DESCRIPTION OF THE TASK: Extract all the text from the material below, reproducing every line in order without any changes.

DATASET:
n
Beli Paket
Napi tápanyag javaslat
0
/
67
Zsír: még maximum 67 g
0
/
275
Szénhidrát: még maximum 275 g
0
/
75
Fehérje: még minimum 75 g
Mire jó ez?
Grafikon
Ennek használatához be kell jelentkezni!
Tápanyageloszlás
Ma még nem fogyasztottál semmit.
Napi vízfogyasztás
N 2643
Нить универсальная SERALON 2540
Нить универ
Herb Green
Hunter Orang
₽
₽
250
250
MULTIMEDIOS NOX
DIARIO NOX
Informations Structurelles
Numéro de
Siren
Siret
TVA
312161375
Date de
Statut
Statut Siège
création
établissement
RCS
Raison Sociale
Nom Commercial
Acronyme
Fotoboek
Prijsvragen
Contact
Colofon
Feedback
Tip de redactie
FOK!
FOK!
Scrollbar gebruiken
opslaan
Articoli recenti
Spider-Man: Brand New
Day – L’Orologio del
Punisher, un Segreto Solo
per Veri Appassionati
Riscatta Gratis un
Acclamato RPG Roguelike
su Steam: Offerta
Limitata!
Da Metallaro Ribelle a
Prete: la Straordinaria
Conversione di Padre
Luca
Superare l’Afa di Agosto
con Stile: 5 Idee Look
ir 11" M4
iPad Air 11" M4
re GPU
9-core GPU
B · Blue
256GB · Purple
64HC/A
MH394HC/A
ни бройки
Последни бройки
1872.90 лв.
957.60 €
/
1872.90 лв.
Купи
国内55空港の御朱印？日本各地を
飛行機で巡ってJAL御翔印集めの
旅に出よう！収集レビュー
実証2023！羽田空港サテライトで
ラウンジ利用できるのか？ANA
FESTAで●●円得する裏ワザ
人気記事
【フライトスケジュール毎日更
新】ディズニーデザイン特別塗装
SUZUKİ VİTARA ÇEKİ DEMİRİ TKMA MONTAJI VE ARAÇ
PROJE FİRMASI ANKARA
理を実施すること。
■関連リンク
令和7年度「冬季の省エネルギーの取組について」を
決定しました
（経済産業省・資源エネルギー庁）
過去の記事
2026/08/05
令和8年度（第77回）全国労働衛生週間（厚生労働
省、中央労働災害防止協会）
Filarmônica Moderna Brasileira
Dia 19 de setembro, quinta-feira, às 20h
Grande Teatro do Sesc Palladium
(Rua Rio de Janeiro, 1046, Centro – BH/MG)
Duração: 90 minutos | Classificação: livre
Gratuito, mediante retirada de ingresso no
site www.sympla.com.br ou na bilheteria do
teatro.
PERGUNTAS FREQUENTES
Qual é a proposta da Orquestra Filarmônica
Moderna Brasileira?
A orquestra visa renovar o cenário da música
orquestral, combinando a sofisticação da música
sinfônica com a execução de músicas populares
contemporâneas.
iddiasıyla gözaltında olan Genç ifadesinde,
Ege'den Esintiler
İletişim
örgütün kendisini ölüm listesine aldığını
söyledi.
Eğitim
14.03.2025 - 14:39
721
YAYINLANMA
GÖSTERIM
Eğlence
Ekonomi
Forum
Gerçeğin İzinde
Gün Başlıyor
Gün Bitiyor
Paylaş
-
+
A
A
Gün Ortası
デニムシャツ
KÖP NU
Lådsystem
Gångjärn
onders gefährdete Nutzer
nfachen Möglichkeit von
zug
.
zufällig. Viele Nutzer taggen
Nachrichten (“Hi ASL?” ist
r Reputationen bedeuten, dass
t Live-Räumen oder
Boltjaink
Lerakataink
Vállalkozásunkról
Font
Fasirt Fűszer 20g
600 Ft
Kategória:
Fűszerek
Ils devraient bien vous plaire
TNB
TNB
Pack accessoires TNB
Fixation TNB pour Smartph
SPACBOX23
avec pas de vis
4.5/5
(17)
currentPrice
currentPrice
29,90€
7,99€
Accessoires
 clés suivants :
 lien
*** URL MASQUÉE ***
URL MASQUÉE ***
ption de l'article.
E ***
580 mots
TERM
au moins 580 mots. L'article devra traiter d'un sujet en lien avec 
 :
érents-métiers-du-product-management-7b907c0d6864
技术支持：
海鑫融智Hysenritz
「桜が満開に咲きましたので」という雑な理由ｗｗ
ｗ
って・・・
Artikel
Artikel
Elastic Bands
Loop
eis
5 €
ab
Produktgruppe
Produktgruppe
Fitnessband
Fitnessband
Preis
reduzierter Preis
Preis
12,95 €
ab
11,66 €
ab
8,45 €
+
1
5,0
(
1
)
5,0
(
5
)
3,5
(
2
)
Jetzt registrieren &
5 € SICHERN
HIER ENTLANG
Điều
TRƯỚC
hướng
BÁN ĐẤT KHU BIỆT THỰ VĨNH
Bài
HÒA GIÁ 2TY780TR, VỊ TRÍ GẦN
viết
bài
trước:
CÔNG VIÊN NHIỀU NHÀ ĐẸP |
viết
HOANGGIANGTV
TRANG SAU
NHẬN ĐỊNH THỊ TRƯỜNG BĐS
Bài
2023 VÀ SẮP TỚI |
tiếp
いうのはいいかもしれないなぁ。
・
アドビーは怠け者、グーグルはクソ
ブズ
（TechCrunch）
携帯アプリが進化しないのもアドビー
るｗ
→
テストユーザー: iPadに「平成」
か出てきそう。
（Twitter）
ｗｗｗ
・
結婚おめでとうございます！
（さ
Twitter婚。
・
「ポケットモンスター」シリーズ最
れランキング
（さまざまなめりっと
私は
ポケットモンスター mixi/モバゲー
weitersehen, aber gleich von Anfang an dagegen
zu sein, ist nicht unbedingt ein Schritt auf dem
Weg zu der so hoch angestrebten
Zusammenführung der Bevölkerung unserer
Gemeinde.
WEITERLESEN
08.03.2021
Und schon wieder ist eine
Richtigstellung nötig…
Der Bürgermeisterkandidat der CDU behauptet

SOLUTION FOR THIS EXERCISE:
n
Beli Paket
Napi tápanyag javaslat
0
/
67
Zsír: még maximum 67 g
0
/
275
Szénhidrát: még maximum 275 g
0
/
75
Fehérje: még minimum 75 g
Mire jó ez?
Grafikon
Ennek használatához be kell jelentkezni!
Tápanyageloszlás
Ma még nem fogyasztottál semmit.
Napi vízfogyasztás
N 2643
Нить универсальная SERALON 2540
Нить универ
Herb Green
Hunter Orang
₽
₽
250
250
MULTIMEDIOS NOX
DIARIO NOX
Informations Structurelles
Numéro de
Siren
Siret
TVA
312161375
Date de
Statut
Statut Siège
création
établissement
RCS
Raison Sociale
Nom Commercial
Acronyme
Fotoboek
Prijsvragen
Contact
Colofon
Feedback
Tip de redactie
FOK!
FOK!
Scrollbar gebruiken
opslaan
Articoli recenti
Spider-Man: Brand New
Day – L’Orologio del
Punisher, un Segreto Solo
per Veri Appassionati
Riscatta Gratis un
Acclamato RPG Roguelike
su Steam: Offerta
Limitata!
Da Metallaro Ribelle a
Prete: la Straordinaria
Conversione di Padre
Luca
Superare l’Afa di Agosto
con Stile: 5 Idee Look
ir 11" M4
iPad Air 11" M4
re GPU
9-core GPU
B · Blue
256GB · Purple
64HC/A
MH394HC/A
ни бройки
Последни бройки
1872.90 лв.
957.60 €
/
1872.90 лв.
Купи
国内55空港の御朱印？日本各地を
飛行機で巡ってJAL御翔印集めの
旅に出よう！収集レビュー
実証2023！羽田空港サテライトで
ラウンジ利用できるのか？ANA
FESTAで●●円得する裏ワザ
人気記事
【フライトスケジュール毎日更
新】ディズニーデザイン特別塗装
SUZUKİ VİTARA ÇEKİ DEMİRİ TKMA MONTAJI VE ARAÇ
PROJE FİRMASI ANKARA
理を実施すること。
■関連リンク
令和7年度「冬季の省エネルギーの取組について」を
決定しました
（経済産業省・資源エネルギー庁）
過去の記事
2026/08/05
令和8年度（第77回）全国労働衛生週間（厚生労働
省、中央労働災害防止協会）
Filarmônica Moderna Brasileira
Dia 19 de setembro, quinta-feira, às 20h
Grande Teatro do Sesc Palladium
(Rua Rio de Janeiro, 1046, Centro – BH/MG)
Duração: 90 minutos | Classificação: livre
Gratuito, mediante retirada de ingresso no
site www.sympla.com.br ou na bilheteria do
teatro.
PERGUNTAS FREQUENTES
Qual é a proposta da Orquestra Filarmônica
Moderna Brasileira?
A orquestra visa renovar o cenário da música
orquestral, combinando a sofisticação da música
sinfônica com a execução de músicas populares
contemporâneas.
iddiasıyla gözaltında olan Genç ifadesinde,
Ege'den Esintiler
İletişim
örgütün kendisini ölüm listesine aldığını
söyledi.
Eğitim
14.03.2025 - 14:39
721
YAYINLANMA
GÖSTERIM
Eğlence
Ekonomi
Forum
Gerçeğin İzinde
Gün Başlıyor
Gün Bitiyor
Paylaş
-
+
A
A
Gün Ortası
デニムシャツ
KÖP NU
Lådsystem
Gångjärn
onders gefährdete Nutzer
nfachen Möglichkeit von
zug
.
zufällig. Viele Nutzer taggen
Nachrichten (“Hi ASL?” ist
r Reputationen bedeuten, dass
t Live-Räumen oder
Boltjaink
Lerakataink
Vállalkozásunkról
Font
Fasirt Fűszer 20g
600 Ft
Kategória:
Fűszerek
Ils devraient bien vous plaire
TNB
TNB
Pack accessoires TNB
Fixation TNB pour Smartph
SPACBOX23
avec pas de vis
4.5/5
(17)
currentPrice
currentPrice
29,90€
7,99€
Accessoires
 clés suivants :
 lien
*** URL MASQUÉE ***
URL MASQUÉE ***
ption de l'article.
E ***
580 mots
TERM
au moins 580 mots. L'article devra traiter d'un sujet en lien avec 
 :
érents-métiers-du-product-management-7b907c0d6864
技术支持：
海鑫融智Hysenritz
「桜が満開に咲きましたので」という雑な理由ｗｗ
ｗ
って・・・
Artikel
Artikel
Elastic Bands
Loop
eis
5 €
ab
Produktgruppe
Produktgruppe
Fitnessband
Fitnessband
Preis
reduzierter Preis
Preis
12,95 €
ab
11,66 €
ab
8,45 €
+
1
5,0
(
1
)
5,0
(
5
)
3,5
(
2
)
Jetzt registrieren &
5 € SICHERN
HIER ENTLANG
Điều
TRƯỚC
hướng
BÁN ĐẤT KHU BIỆT THỰ VĨNH
Bài
HÒA GIÁ 2TY780TR, VỊ TRÍ GẦN
viết
bài
trước:
CÔNG VIÊN NHIỀU NHÀ ĐẸP |
viết
HOANGGIANGTV
TRANG SAU
NHẬN ĐỊNH THỊ TRƯỜNG BĐS
Bài
2023 VÀ SẮP TỚI |
tiếp
いうのはいいかもしれないなぁ。
・
アドビーは怠け者、グーグルはクソ
ブズ
（TechCrunch）
携帯アプリが進化しないのもアドビー
るｗ
→
テストユーザー: iPadに「平成」
か出てきそう。
（Twitter）
ｗｗｗ
・
結婚おめでとうございます！
（さ
Twitter婚。
・
「ポケットモンスター」シリーズ最
れランキング
（さまざまなめりっと
私は
ポケットモンスター mixi/モバゲー
weitersehen, aber gleich von Anfang an dagegen
zu sein, ist nicht unbedingt ein Schritt auf dem
Weg zu der so hoch angestrebten
Zusammenführung der Bevölkerung unserer
Gemeinde.
WEITERLESEN
08.03.2021
Und schon wieder ist eine
Richtigstellung nötig…
Der Bürgermeisterkandidat der CDU behauptet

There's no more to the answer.